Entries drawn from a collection
[Start of section]

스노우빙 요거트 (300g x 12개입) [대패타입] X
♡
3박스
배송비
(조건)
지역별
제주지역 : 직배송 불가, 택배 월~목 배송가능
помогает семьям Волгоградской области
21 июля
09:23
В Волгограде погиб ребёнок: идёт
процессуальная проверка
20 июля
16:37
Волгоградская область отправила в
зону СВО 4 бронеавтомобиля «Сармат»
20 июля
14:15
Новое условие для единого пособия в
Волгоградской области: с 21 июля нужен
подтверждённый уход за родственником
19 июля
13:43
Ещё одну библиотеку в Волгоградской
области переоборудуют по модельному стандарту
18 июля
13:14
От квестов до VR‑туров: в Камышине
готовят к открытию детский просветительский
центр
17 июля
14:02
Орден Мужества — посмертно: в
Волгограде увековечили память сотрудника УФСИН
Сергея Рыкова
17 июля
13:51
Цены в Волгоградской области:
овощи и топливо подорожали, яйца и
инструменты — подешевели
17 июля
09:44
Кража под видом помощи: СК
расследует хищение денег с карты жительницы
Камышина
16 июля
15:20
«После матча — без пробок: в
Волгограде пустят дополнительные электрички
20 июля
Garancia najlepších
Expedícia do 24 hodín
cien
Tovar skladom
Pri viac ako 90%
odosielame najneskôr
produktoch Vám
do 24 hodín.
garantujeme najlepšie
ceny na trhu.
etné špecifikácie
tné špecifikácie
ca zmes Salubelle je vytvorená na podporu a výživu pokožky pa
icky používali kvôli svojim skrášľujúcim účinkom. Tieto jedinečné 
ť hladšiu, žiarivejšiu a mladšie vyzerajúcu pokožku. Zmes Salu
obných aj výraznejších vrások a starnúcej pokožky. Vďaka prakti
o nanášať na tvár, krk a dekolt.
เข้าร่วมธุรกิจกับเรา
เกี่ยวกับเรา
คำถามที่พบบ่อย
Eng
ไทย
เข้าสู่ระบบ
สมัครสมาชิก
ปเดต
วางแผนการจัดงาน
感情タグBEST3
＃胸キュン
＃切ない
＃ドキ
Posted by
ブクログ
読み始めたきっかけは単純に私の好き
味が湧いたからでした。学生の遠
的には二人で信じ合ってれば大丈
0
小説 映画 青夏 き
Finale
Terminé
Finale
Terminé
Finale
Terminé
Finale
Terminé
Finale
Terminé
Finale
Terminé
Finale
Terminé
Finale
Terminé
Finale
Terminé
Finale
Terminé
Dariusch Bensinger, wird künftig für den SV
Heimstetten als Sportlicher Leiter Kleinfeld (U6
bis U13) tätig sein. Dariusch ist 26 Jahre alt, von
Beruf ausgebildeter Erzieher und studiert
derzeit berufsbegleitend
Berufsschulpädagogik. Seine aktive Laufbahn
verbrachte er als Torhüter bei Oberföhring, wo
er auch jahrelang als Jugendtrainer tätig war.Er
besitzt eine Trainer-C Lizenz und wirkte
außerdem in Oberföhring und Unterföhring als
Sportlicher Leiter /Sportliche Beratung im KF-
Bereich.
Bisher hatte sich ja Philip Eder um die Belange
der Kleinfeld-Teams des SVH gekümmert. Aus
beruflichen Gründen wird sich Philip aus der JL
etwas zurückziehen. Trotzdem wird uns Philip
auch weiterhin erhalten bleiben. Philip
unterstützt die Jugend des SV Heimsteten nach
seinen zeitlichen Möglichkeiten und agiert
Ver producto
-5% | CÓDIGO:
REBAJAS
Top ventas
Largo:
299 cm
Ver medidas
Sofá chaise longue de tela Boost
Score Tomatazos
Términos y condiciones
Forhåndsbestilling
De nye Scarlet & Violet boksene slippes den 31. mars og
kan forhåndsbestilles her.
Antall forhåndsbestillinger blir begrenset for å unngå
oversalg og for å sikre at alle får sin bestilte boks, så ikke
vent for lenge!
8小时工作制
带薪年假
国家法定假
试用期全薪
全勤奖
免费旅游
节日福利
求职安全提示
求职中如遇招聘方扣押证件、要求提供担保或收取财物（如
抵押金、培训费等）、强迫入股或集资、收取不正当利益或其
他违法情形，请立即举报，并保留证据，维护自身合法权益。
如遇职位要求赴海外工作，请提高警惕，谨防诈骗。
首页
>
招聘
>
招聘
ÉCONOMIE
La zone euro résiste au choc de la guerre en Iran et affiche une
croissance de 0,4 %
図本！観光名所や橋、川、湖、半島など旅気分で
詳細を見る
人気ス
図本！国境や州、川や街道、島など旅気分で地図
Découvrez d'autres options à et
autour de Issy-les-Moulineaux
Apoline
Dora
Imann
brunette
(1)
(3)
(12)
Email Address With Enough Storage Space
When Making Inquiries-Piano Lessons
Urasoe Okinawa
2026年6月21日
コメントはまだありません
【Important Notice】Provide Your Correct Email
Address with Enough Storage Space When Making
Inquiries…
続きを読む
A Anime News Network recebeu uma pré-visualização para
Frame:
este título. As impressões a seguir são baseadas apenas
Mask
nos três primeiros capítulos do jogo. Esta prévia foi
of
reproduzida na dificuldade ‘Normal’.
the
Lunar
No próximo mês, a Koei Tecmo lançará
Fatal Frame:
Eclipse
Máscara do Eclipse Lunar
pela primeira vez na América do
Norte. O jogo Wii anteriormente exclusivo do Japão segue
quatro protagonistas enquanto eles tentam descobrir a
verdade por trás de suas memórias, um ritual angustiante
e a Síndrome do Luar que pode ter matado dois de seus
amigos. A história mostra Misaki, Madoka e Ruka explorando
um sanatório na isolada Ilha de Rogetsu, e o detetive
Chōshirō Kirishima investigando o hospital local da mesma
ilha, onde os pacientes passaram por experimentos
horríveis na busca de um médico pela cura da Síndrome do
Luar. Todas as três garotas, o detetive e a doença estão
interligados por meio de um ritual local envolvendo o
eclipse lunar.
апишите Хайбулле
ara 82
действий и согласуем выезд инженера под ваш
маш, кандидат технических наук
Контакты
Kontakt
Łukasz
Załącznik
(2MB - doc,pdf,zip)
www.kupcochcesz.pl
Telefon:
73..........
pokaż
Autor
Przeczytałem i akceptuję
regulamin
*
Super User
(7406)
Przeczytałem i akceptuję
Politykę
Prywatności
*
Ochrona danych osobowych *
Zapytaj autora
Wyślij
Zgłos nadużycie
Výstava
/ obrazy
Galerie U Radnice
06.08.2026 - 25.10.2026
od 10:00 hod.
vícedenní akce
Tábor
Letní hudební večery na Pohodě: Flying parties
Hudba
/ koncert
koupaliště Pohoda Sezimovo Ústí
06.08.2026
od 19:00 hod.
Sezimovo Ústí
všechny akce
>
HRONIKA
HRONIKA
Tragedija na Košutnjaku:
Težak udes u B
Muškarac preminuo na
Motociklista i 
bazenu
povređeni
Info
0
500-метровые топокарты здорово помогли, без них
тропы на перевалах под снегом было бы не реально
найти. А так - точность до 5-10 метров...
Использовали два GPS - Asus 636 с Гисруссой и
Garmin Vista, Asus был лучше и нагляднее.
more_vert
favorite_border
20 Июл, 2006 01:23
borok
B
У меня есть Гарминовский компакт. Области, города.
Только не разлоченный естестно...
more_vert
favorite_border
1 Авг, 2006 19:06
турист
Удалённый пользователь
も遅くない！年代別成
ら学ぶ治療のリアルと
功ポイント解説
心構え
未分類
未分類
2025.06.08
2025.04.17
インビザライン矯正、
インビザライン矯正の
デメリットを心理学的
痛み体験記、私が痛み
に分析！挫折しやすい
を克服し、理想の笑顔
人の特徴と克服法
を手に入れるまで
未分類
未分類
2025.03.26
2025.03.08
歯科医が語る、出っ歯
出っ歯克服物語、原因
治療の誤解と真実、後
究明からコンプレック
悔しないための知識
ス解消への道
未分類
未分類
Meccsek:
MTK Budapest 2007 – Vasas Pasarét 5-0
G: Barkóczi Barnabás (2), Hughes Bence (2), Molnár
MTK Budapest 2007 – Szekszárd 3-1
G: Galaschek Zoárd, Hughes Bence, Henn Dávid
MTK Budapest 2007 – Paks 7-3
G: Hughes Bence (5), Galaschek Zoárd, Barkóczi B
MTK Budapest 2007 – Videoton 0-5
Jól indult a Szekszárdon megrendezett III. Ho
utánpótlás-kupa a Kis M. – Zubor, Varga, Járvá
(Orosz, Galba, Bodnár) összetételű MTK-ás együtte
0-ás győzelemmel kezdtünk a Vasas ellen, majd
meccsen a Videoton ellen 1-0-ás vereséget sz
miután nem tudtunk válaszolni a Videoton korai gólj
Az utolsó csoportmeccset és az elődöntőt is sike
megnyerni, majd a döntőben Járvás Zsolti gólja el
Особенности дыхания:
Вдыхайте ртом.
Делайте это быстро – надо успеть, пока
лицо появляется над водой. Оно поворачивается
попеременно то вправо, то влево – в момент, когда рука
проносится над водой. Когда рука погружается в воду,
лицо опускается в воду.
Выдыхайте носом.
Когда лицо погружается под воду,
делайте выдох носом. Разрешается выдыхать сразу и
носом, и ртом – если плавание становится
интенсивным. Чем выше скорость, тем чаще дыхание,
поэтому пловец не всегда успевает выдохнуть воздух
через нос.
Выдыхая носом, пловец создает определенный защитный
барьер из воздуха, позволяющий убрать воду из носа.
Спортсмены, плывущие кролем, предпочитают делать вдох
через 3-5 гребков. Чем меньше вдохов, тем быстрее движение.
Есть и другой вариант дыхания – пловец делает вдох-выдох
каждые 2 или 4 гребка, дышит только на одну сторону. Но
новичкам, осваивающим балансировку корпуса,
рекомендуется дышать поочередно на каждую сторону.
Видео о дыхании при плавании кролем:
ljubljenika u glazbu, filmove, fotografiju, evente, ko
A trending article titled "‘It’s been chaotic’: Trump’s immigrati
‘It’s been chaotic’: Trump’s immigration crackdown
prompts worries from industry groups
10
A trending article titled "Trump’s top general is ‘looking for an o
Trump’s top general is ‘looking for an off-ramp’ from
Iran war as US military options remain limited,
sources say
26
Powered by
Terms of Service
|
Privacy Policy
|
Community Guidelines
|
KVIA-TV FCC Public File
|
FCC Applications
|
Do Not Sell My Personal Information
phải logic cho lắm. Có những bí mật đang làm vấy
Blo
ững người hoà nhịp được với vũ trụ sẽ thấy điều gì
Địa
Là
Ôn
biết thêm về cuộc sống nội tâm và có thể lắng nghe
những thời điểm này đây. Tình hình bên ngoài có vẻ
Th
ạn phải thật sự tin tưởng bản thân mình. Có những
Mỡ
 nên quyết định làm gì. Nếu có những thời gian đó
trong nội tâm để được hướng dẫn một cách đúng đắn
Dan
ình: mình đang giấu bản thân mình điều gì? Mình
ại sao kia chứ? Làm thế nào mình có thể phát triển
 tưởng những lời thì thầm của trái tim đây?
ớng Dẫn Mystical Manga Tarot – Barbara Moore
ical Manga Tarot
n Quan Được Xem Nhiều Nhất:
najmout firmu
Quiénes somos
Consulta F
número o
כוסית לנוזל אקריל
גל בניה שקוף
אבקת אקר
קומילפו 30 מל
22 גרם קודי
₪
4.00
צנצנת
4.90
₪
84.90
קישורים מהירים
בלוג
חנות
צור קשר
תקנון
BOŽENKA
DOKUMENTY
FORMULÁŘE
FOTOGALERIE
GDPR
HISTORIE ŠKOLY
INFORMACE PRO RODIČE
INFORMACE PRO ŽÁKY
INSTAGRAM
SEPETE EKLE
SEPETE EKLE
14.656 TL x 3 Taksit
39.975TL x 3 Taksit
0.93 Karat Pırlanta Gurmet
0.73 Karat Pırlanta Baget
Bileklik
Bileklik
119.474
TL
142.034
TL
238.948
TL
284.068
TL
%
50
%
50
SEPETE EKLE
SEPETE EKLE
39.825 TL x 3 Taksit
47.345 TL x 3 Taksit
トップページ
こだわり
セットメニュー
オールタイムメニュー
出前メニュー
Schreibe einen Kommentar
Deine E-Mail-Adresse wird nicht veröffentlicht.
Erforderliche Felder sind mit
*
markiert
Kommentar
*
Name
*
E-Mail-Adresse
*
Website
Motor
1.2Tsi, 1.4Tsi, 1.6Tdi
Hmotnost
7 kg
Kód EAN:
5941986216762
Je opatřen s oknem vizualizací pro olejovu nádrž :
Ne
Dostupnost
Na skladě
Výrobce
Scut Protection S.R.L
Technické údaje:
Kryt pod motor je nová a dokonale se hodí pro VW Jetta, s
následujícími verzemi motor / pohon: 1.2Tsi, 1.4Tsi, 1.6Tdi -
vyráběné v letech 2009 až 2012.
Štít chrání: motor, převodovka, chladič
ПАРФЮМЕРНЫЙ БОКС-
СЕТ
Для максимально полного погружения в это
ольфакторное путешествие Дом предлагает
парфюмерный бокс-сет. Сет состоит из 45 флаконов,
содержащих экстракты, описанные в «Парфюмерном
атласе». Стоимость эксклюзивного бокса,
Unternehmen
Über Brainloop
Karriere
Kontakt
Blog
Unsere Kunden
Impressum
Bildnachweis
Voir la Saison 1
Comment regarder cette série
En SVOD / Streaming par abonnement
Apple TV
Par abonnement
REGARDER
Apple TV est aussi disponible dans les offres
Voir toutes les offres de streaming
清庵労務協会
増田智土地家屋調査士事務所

[End of section]

- [WHAT TO DO]
Identify every line in the records that contains the word "Iran", and copy each such line in full.

- [REPLY]
La zone euro résiste au choc de la guerre en Iran et affiche une
Iran war as US military options remain limited,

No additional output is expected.